Text excerpt >>
It's these longstanding and harmful gender roles that are helping to lay bare problems that women have suffered for centuries. Male partners, who before the lockdown disappeared to their cushy offices, seeing little of the housework, can’t hide any more. Lunch at home may remind them that someone has to do the job. If this strikes our older readers as irksome, so be it. Dismantling these ancient structures is long overdue.
There’s a progressive side to the argument, of course. Men who see their female partners having to do more, mainly unpaid work might now be compelled to take action and do their fair share. It could be a moment of revelation. Those open-minded men among you, who see their female partners struggle with more care and housework - perhaps holding down a separate lockdown job on the side, educating kids and/or care for an elderly relative - may finally see how unfair homework is.
Those men might see – at first-hand, for the first time - that a woman’s world is tough, often and I dare say ‘usually' tougher than that for men.
This magazine is mainly read by men. So, I do appreciate the point hitting the right audience. I hope the pandemic moves more housework and child and elderly care to the men’s world. My advice to men with a female partner burdened by oppressive gender roles: instead of working an hour longer in lockdown, force yourself to spend that extra hour doing all the work women already do. It’s not about 'helping' in the house. It’s about doing your fair share of work. It’s long overdue.
Jonathan Wilson, online managing editor
Government spent £252m on 50 million face masks ‘not fit for purpose’
As if wasting a gargantuan amount of public money in the kind of impulse panic buying more akin to frenzied bargain-hunting shoppers on the first day of a Primark sale isn't bad enough, the worm in this particular rotten apple is that the businessman, Andrew Mills, who persuaded the UK Government to involve Ayanda Capital in his deal with a Chinese supplier for 50 million masks is not only a government adviser to the UK Board of Trade but is also, wait for it, a senior board adviser at Ayanda. The principle of Occam's Razor would suggest that something fishy is going on here, although nothing has been proved.
Siobhan Doyle, assistant technology editor
US researchers use Apple devices for study on mental health
Our mental health is so important. While social media and consumer technology could perhaps be a ‘trigger’ in people having mental health issues such as anxiety and depression, this story shows how such gadgets could potentially help them.

What you are asked to do >>
Reproduce verbatim everything in the editors' comments from "There’s a progressive" down to "that for men.".

Dataset records
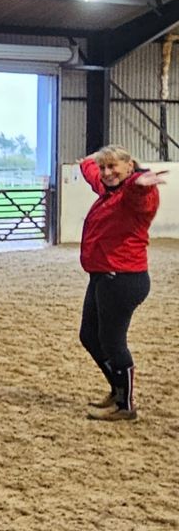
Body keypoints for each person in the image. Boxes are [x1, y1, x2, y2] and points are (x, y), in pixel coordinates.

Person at [77, 145, 166, 421]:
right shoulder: (109, 190)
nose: (106, 172)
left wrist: (140, 186)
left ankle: (126, 405)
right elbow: (93, 173)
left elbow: (141, 200)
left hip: (123, 278)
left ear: (129, 166)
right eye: (104, 167)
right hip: (102, 275)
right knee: (89, 336)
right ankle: (117, 390)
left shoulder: (134, 193)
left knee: (113, 342)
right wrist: (88, 163)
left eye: (113, 166)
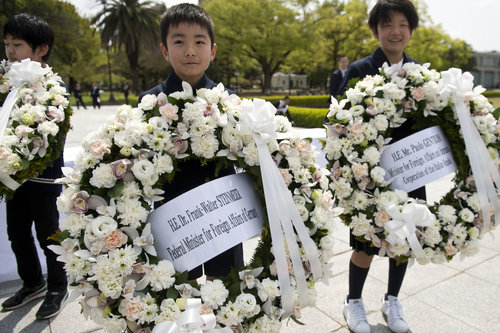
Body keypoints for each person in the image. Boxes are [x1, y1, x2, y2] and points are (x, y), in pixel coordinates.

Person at [137, 3, 243, 280]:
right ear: (164, 50)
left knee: (226, 287)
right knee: (180, 294)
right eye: (179, 42)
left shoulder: (229, 101)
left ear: (213, 50)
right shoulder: (151, 103)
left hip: (224, 215)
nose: (190, 51)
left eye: (199, 42)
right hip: (175, 215)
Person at [338, 1, 421, 333]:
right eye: (387, 25)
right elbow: (339, 121)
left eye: (402, 24)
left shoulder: (420, 73)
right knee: (366, 243)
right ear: (376, 31)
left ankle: (392, 300)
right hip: (369, 176)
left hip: (411, 171)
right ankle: (354, 302)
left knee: (402, 242)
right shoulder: (360, 70)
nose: (395, 31)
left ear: (411, 30)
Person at [2, 13, 68, 320]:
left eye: (17, 44)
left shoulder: (54, 88)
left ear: (41, 50)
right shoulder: (8, 86)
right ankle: (32, 283)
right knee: (17, 233)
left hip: (44, 180)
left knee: (49, 235)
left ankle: (57, 286)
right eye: (6, 44)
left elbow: (52, 135)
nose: (10, 51)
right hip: (12, 178)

Output below >>
There’s a progressive side to the argument, of course. Men who see their female partners having to do more, mainly unpaid work might now be compelled to take action and do their fair share. It could be a moment of revelation. Those open-minded men among you, who see their female partners struggle with more care and housework - perhaps holding down a separate lockdown job on the side, educating kids and/or care for an elderly relative - may finally see how unfair homework is.
Those men might see – at first-hand, for the first time - that a woman’s world is tough, often and I dare say ‘usually' tougher than that for men.